India, Australia to adopt classified communications: official

‘System allows several countries to talk together’

Updated - May 11, 2019 11:05 pm IST

Published - May 11, 2019 10:54 pm IST - Chennai

Photo: Twitter/@Australian_Navy

Photo: Twitter/@Australian_Navy

Although the Australian Navy is, at present, “hanging off” COMCASA — India’s secure communications agreement with the U.S. — Australia and India are “moving forward” toward a classified-level communications environment, a senior Australian Navy spokesperson said.

The spokesperson said COMCASA (the Communications Compatibility and Security Agreement) was a “major step forward”, especially for interactions between navies of two countries that are restricted to the classified environment, for example conversations on counter-terrorism.

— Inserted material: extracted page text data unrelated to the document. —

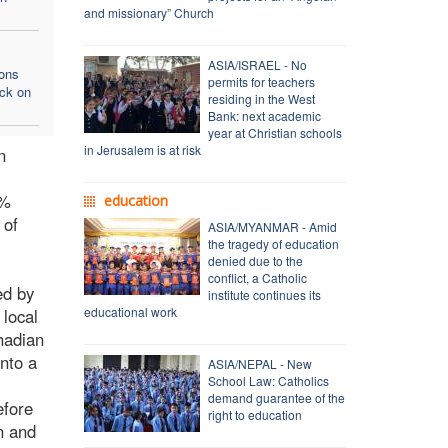
and missionary” Church
ASIA/ISRAEL - No
ons
permits for teachers
ack on
residing in the West
Bank: next academic
year at Christian schools
in Jerusalem is at risk
n
4%
education
 of
ASIA/MYANMAR - Amid
the tragedy of education
denied due to the
conflict, a Catholic
ed by
institute continues its
educational work
 local
hadian
nto a
ASIA/NEPAL - New
School Law: Catholics
demand guarantee of the
efore
right to education
n and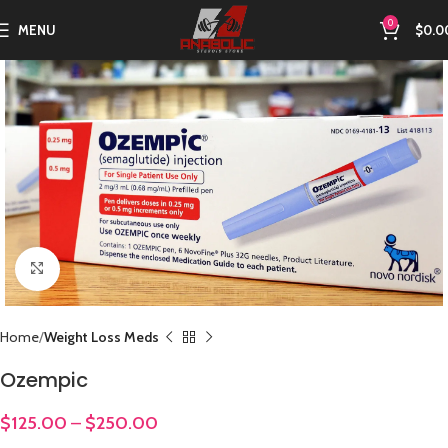
0
MENU
$
0.0
Click to enlarge
Home
Weight Loss Meds
Ozempic
$
125.00
–
$
250.00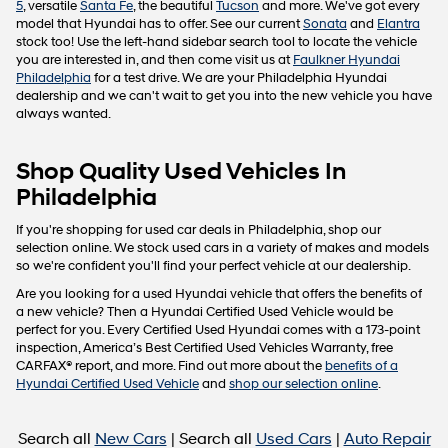
5
, versatile
Santa Fe
, the beautiful
Tucson
and more. We've got every
model that Hyundai has to offer. See our current
Sonata
and
Elantra
stock too! Use the left-hand sidebar search tool to locate the vehicle
you are interested in, and then come visit us at
Faulkner Hyundai
Philadelphia
for a test drive. We are your Philadelphia Hyundai
dealership and we can't wait to get you into the new vehicle you have
always wanted.
Shop Quality Used Vehicles In
Philadelphia
If you're shopping for used car deals in Philadelphia, shop our
selection online. We stock used cars in a variety of makes and models
so we're confident you'll find your perfect vehicle at our dealership.
Are you looking for a used Hyundai vehicle that offers the benefits of
a new vehicle? Then a Hyundai Certified Used Vehicle would be
perfect for you. Every Certified Used Hyundai comes with a 173-point
inspection, America’s Best Certified Used Vehicles Warranty, free
CARFAX® report, and more. Find out more about the
benefits of a
Hyundai Certified Used Vehicle
and
shop our selection online
.
Search all
New Cars
| Search all
Used Cars
|
Auto Repair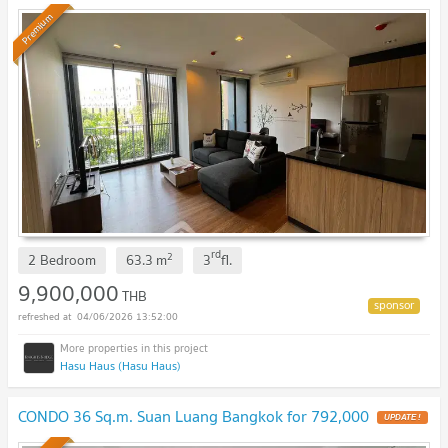
Premium
rd
2
2 Bedroom
63.3
m
3
fl.
9,900,000
THB
04/06/2026 13:52:00
Hasu Haus (Hasu Haus)
CONDO 36 Sq.m. Suan Luang Bangkok for 792,000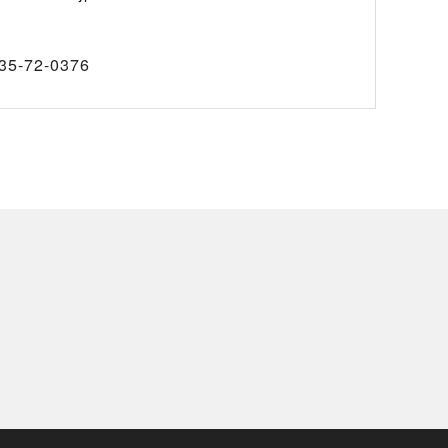
35-72-0376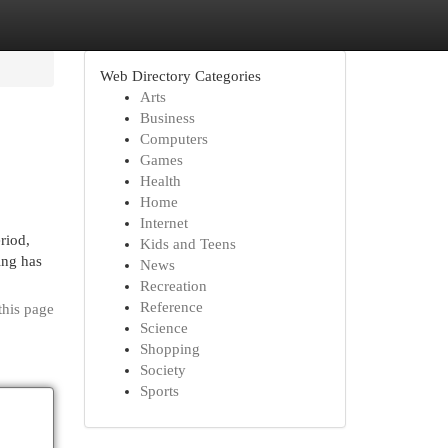
Web Directory Categories
Arts
Business
Computers
Games
Health
Home
Internet
riod,
Kids and Teens
ing has
News
Recreation
Reference
this page
Science
Shopping
Society
Sports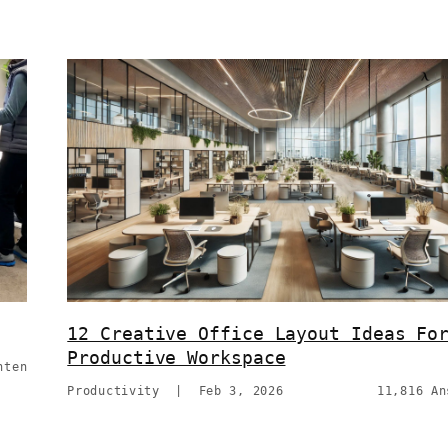
12 Creative Office Layout Ideas Fo
Productive Workspace
hten
Productivity
|
Feb 3, 2026
11,816 An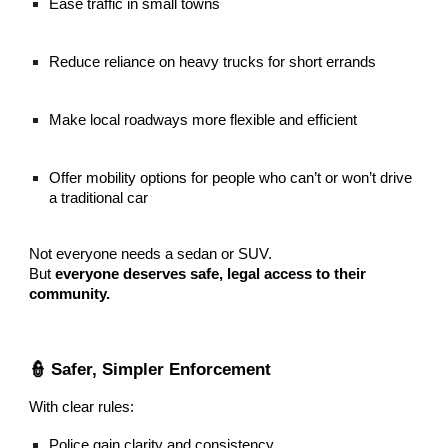
Ease traffic in small towns
Reduce reliance on heavy trucks for short errands
Make local roadways more flexible and efficient
Offer mobility options for people who can’t or won’t drive
a traditional car
Not everyone needs a sedan or SUV.
But
everyone deserves safe, legal access to their
community.
👮 Safer, Simpler Enforcement
With clear rules:
Police gain clarity and consistency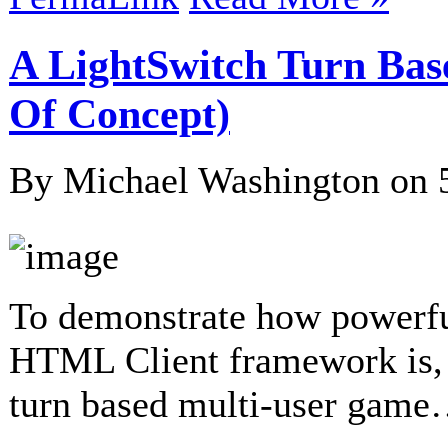
A LightSwitch Turn Bas
Of Concept)
By Michael Washington on
To demonstrate how powerf
HTML Client framework is, 
turn based multi-user gam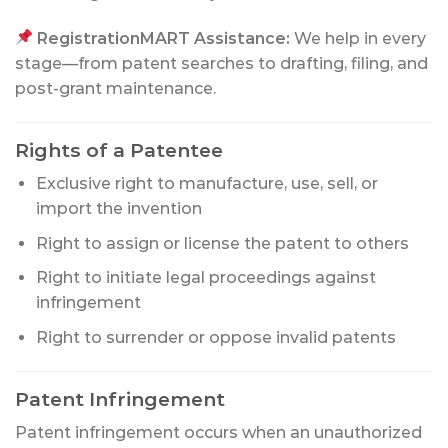
RegistrationMART Assistance:
We help in every
stage—from patent searches to drafting, filing, and
post-grant maintenance.
Rights of a Patentee
Exclusive right to manufacture, use, sell, or
import the invention
Right to assign or license the patent to others
Right to initiate legal proceedings against
infringement
Right to surrender or oppose invalid patents
Patent Infringement
Patent infringement occurs when an unauthorized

“Now we’ll see India moving to classified communications environment that one would see, for instance, in the Combined Task Force 150, 151 and 152 operations [relating to counter-terrorism, anti-piracy and maritime security], where there’s a bunch of like-minded countries that have a communications system that is operating at the classified level, to be able to allow them to talk together,” the official said.


At the present juncture, communication in an unclassified environment is part of an age-old tradition of ships meeting on the high seas, the spokesperson added, though even in that space, there has recently been an “evolution of authority to Indian Navy ships’ commanding officers to be able to do passage exercises”.

Australian officials said that for a basic exchange of pleasantries and identity, and then doing “some things together”, Indian Navy commanding officers no longer must go back to New Delhi to get authority.

This could even be for conducting an “exercise, in a simple set of manoeuvres, or some gunnery,” an officer said.